* **Complete the following**:
1) According to the passage on MySQL disk space, how much additional disk space did the MyISAM files created by the conversion use?
2) Reproduce everything in the passage on MySQL disk space from "Once you have" down to "being copied over there.".

* **Excerpted passage**:
..........
Technical characteristics and features apart, MyISAM tables are know to occupy less disk space than InnoDB’s ones. How much less depends on the actual table structure. Here I made the conversion in the most simplest way:

mysql> ALTER TABLE test.joinit ENGINE=MYISAM;

which created the following files (the .frm file already existed):

$ ls -lh /media/lvFernando1/data/test/
total 8.3G
-rw-rw---- 1 fernando.laudares admin 8.5K Jul 31 16:21 joinit.frm
-rw-rw---- 1 fernando.laudares admin 7.0G Jul 31 16:27 joinit.MYD
-rw-rw---- 1 fernando.laudares admin 1.3G Jul 31 16:27 joinit.MYI

The resulting MyISAM files amounted for an additional 8.3G of disk space use:

/dev/mapper/vg0-lvFernando1 50G 19G 29G 40% /media/lvFernando1

I was expecting smaller files but, of course, the result depends largely on the data types of the columns composing the table. The problem (or the consequence) is that we end up with close to the double of the initial disk space being used:

As it happens with the other solutions presented in this section that migrate the target table outside the shared tablespace, the common/safest way to reclaim the freed (unused) space inside the ibdata1 file back to the operating system is by doing a dump & restore of the full database.

There’s an alternative approach with MyISAM though, which doesn’t involve dump & restore and only requires a MySQL restart. However, you need to convert all InnoDB tables to MyISAM, stop MySQL, delete all ib* files (there should be no remaining .ibd files after you’ve converted all InnoDB tables to MyISAM), and then restart MySQL again. Upon MySQL restart, ibdata1 will be re-created with it’s default initial size (more on this below). You can then convert the MyISAM tables back to InnoDB and if you have innodb_file_per_table enabled this time then the tables will be created with their own private tablespace file.

#2) Exporting the table to a private tablespace

Once you have innodb_file_per_table enabled you can move a table residing inside ibdata1 to it’s private tablespace (it’s own .ibd file) by either running ALTER TABLE or OPTIMIZE TABLE. Both commands create a “temporary” (though InnoDB, not MyISAM) table with it’s own tablespace file inside the database directory (and not in the tmpdir, as I believed it would happen), the rows from the target table being copied over there.
..........
* **Data for review**:

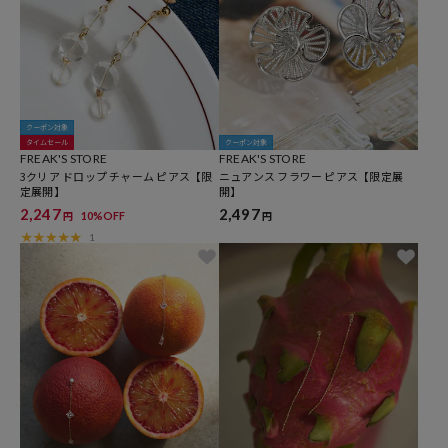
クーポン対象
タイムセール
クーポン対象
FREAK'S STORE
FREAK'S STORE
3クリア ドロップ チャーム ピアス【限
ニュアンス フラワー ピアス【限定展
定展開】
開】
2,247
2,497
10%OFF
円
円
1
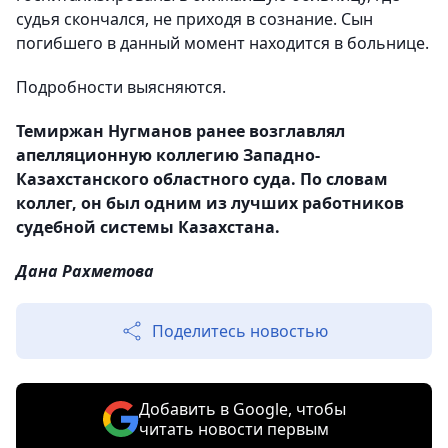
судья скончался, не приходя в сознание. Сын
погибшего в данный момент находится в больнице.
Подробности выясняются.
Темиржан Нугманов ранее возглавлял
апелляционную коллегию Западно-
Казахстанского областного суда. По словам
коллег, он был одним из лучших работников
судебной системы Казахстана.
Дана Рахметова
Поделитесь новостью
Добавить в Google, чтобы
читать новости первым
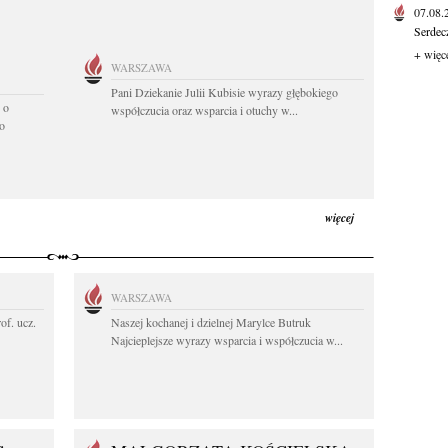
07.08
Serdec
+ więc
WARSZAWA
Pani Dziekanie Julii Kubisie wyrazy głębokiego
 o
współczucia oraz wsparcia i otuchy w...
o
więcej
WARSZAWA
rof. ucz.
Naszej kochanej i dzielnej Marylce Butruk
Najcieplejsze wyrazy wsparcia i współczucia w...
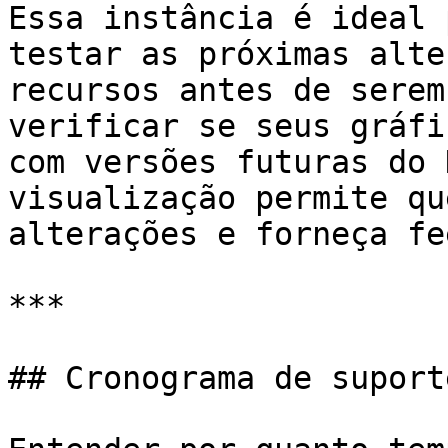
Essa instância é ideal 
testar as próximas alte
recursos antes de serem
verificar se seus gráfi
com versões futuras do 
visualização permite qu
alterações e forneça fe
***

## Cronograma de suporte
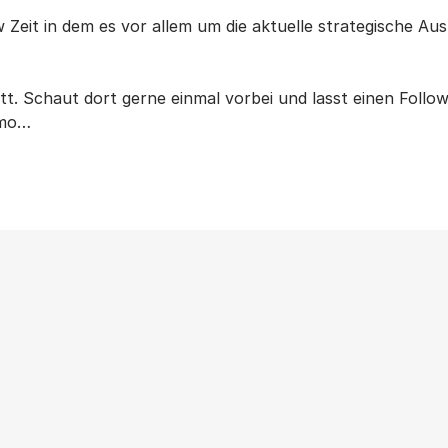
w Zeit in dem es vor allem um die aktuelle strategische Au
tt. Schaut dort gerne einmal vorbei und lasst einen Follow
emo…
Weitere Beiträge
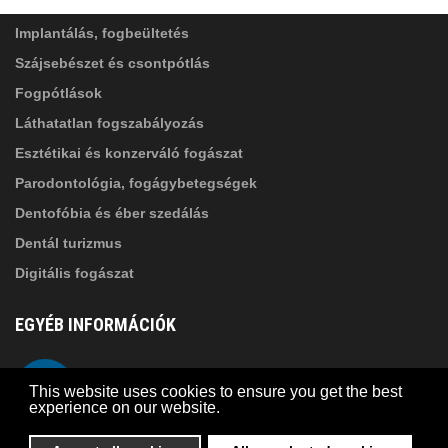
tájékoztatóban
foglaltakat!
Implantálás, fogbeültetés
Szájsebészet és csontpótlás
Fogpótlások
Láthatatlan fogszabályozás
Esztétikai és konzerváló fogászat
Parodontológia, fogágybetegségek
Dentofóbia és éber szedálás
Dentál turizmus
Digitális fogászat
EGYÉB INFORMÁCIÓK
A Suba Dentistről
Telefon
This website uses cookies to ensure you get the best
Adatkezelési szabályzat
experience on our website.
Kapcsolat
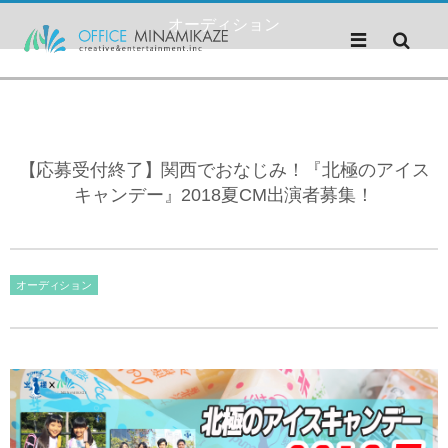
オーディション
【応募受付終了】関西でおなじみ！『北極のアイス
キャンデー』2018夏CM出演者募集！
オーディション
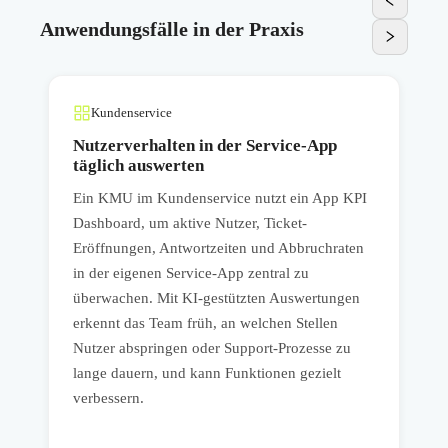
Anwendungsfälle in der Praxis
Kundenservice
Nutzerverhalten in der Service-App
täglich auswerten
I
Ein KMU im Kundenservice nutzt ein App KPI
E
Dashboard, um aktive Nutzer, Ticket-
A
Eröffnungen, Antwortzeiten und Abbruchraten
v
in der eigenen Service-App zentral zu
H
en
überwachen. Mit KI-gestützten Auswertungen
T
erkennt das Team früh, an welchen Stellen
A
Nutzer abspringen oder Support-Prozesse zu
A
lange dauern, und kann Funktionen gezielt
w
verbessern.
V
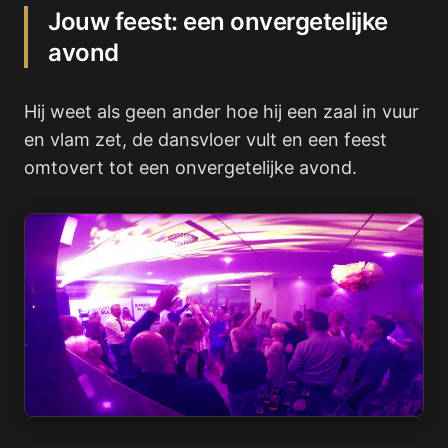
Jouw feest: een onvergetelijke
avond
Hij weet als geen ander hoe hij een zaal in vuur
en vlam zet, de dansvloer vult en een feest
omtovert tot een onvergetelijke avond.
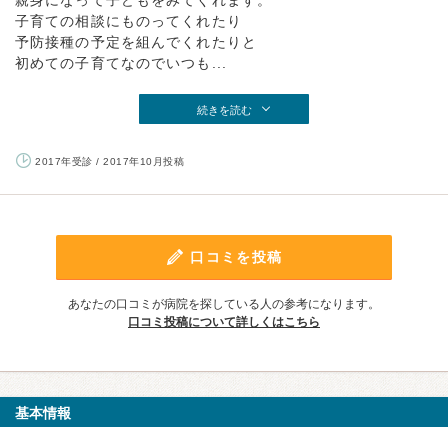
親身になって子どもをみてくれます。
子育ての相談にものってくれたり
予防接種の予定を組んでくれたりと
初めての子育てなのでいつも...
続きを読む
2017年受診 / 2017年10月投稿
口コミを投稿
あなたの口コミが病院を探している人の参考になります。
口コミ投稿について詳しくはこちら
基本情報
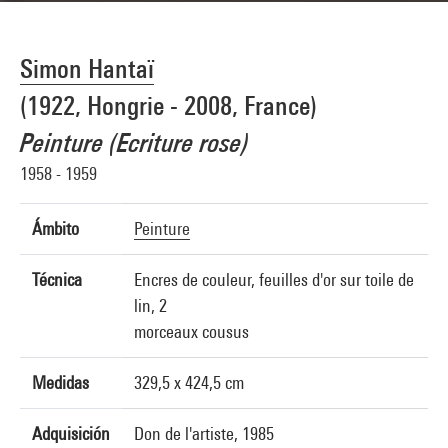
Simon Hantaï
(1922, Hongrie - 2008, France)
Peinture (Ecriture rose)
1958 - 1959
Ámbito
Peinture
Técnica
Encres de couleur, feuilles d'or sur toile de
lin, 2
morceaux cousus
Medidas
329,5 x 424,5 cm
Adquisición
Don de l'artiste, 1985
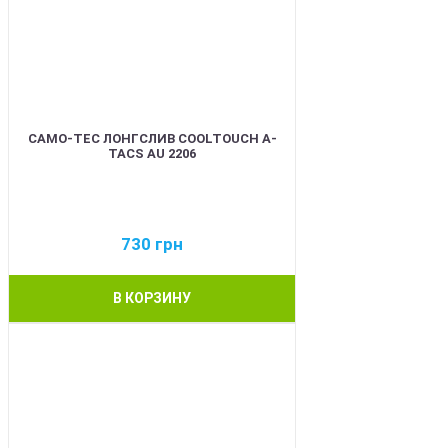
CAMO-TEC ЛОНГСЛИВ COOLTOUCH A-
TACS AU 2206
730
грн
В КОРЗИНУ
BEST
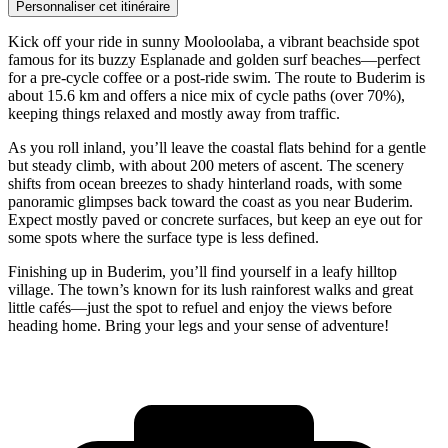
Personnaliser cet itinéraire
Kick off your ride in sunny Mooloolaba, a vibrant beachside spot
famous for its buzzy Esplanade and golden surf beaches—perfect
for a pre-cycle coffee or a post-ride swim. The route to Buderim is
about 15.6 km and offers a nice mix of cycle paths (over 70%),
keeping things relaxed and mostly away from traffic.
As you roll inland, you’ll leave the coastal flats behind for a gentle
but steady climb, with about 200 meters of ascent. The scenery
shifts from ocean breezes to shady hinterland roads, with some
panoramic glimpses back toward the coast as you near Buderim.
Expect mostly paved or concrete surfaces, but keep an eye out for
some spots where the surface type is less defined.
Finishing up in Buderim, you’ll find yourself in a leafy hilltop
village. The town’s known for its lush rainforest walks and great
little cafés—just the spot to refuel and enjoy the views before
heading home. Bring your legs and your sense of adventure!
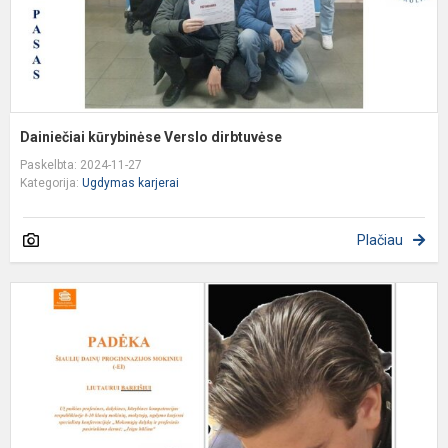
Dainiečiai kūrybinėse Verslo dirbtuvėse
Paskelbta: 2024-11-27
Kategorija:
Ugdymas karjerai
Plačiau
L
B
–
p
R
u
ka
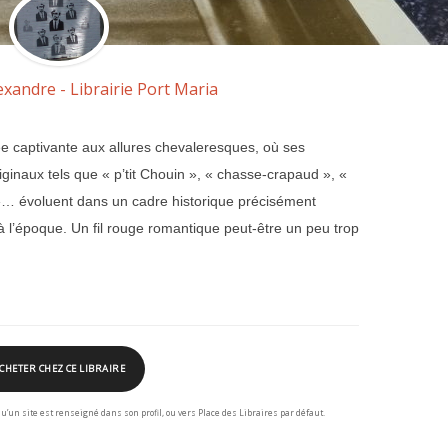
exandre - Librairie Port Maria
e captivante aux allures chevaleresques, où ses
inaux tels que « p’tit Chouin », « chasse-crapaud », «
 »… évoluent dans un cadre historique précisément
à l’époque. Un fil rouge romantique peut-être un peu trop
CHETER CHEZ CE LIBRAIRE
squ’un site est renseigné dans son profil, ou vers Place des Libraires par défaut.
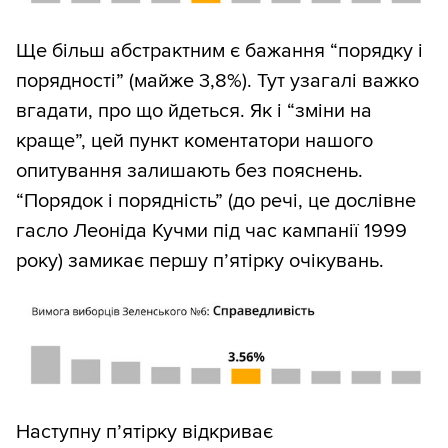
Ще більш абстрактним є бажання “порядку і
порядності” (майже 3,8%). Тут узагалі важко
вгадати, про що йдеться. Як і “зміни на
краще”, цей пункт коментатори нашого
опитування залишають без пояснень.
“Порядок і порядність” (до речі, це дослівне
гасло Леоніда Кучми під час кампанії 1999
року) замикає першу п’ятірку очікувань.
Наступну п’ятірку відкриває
..........
* **Answers in order**:
1) 8.3G

2)
Once you have innodb_file_per_table enabled you can move a table residing inside ibdata1 to it’s private tablespace (it’s own .ibd file) by either running ALTER TABLE or OPTIMIZE TABLE. Both commands create a “temporary” (though InnoDB, not MyISAM) table with it’s own tablespace file inside the database directory (and not in the tmpdir, as I believed it would happen), the rows from the target table being copied over there.